[Data excerpts]
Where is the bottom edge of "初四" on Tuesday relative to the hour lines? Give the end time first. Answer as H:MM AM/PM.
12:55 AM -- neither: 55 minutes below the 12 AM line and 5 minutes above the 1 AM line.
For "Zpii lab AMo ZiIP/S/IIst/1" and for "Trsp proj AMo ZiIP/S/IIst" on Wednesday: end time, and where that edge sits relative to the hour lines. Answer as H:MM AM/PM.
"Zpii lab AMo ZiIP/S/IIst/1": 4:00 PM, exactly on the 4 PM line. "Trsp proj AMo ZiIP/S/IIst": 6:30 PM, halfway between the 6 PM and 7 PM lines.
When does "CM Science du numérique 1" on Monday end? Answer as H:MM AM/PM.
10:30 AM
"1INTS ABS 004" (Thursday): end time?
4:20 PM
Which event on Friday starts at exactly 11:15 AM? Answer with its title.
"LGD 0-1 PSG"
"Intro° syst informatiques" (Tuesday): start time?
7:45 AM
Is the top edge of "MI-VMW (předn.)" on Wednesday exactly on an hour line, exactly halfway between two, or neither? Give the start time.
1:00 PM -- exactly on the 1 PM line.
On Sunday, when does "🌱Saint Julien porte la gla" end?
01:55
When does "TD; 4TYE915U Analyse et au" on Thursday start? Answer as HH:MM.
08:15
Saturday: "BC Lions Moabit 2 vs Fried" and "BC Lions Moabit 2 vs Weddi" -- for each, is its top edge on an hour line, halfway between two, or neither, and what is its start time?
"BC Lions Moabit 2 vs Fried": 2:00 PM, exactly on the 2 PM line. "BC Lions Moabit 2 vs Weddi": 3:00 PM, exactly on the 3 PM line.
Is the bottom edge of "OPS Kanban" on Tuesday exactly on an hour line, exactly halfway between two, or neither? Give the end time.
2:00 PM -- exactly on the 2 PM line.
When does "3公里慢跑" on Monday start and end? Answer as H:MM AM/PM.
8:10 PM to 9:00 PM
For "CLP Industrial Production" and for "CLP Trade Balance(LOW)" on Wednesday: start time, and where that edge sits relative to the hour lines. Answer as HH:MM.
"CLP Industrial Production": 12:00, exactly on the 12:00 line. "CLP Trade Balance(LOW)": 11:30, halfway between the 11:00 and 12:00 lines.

» Set exercise
Turn the rows from the start through the line containing "12:55 AM -- neither: 55" into a two-column CSV with the headers text and answer. Give one line for each row, put each field in quotation marks, and replace any line breaks with spaces.

» Reply
text,answer
"Where is the bottom edge of ""初四"" on Tuesday relative to the hour lines? Give the end time first. Answer as H:MM AM/PM.","12:55 AM -- neither: 55 minutes below the 12 AM line and 5 minutes above the 1 AM line."